TEXT PROVIDED =
[Begin]

[BUG] Enabling drop_tokens in MoE layer causes inference to hang #6809

Shamauk · 2024-11-29T20:07:35Z

Describe the bug
When I enable drop_tokens for deepspeed.moe.layer.MoE the program hangs. If I use eval_capacity_factor it works but I would not like to overshoot the capacity factor to prevent token dropping, as I have noticed that deepspeed takes memory accordingly to the capacity factor set.

To Reproduce

# https://proceedings.mlr.press/v162/rajbhandari22a/rajbhandari22a.pdf
# https://github.com/microsoft/DeepSpeed

import torch
import torch.nn as nn
import sys
import os 
import time
import csv
from tqdm import tqdm
from torch.utils.data import DataLoader, DistributedSampler
from transformers import AutoTokenizer, AutoModel
from datasets import load_dataset
import argparse 
import deepspeed

parser = argparse.ArgumentParser()
parser.add_argument("--local_rank", default=0, type=int) 
parser.add_argument("--world_size", default=8, type=int)
args = parser.parse_args()

def setup():
    os.environ["HF_HOME"] = "/cache"
    os.environ["HF_DATASETS_CACHE"] = "/cache"
    os.environ["TRITON_HOME"] = "/.triton"
    os.environ["TOKENIZERS_PARALLELISM"] = "false"

    deepspeed.init_distributed()

[End]

STATED GOAL 1 = Translate this sentence from the bug report into Spanish: "When I enable drop_tokens for deepspeed.moe.layer.MoE the program hangs."
STATED GOAL 2 =
Answer these questions from the bug report:
(a) What number does the issue carry?
(b) What default value is given to the --world_size argument?
(c) What value does the setup function assign to TOKENIZERS_PARALLELISM?
STATED GOAL 3 = Write out the bug report exactly, everything from "Shamauk · 2024-11-29T20:07:35Z" down to "capacity factor set.".

MATERIAL PROVIDED =
[Begin]

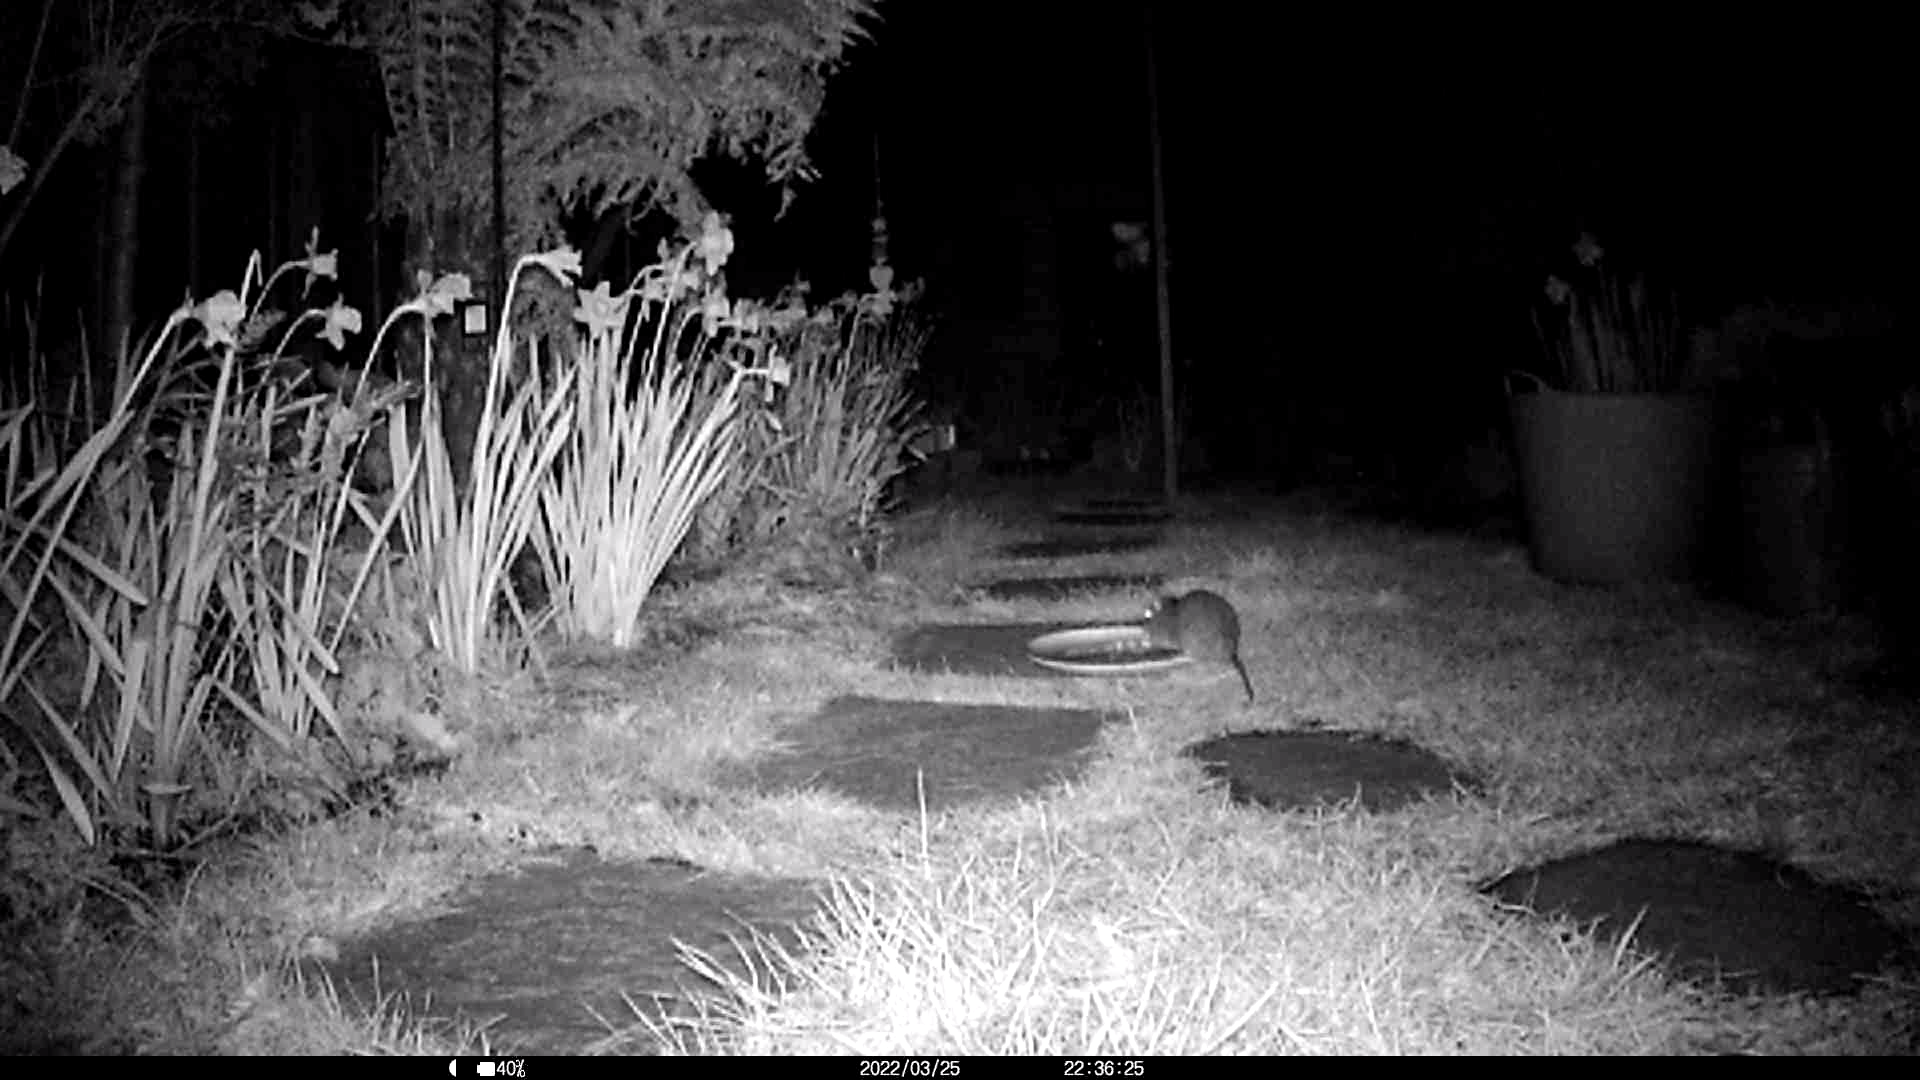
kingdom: Animalia
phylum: Chordata
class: Mammalia
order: Rodentia
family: Muridae
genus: Rattus
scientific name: Rattus norvegicus
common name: Brown rat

[End]

WRITTEN ANSWER 1 = Cuando habilito drop_tokens para deepspeed.moe.layer.MoE, el programa se bloquea.

WRITTEN ANSWER 2 =
(a) #6809
(b) 8
(c) "false"

WRITTEN ANSWER 3 =
Shamauk · 2024-11-29T20:07:35Z

Describe the bug
When I enable drop_tokens for deepspeed.moe.layer.MoE the program hangs. If I use eval_capacity_factor it works but I would not like to overshoot the capacity factor to prevent token dropping, as I have noticed that deepspeed takes memory accordingly to the capacity factor set.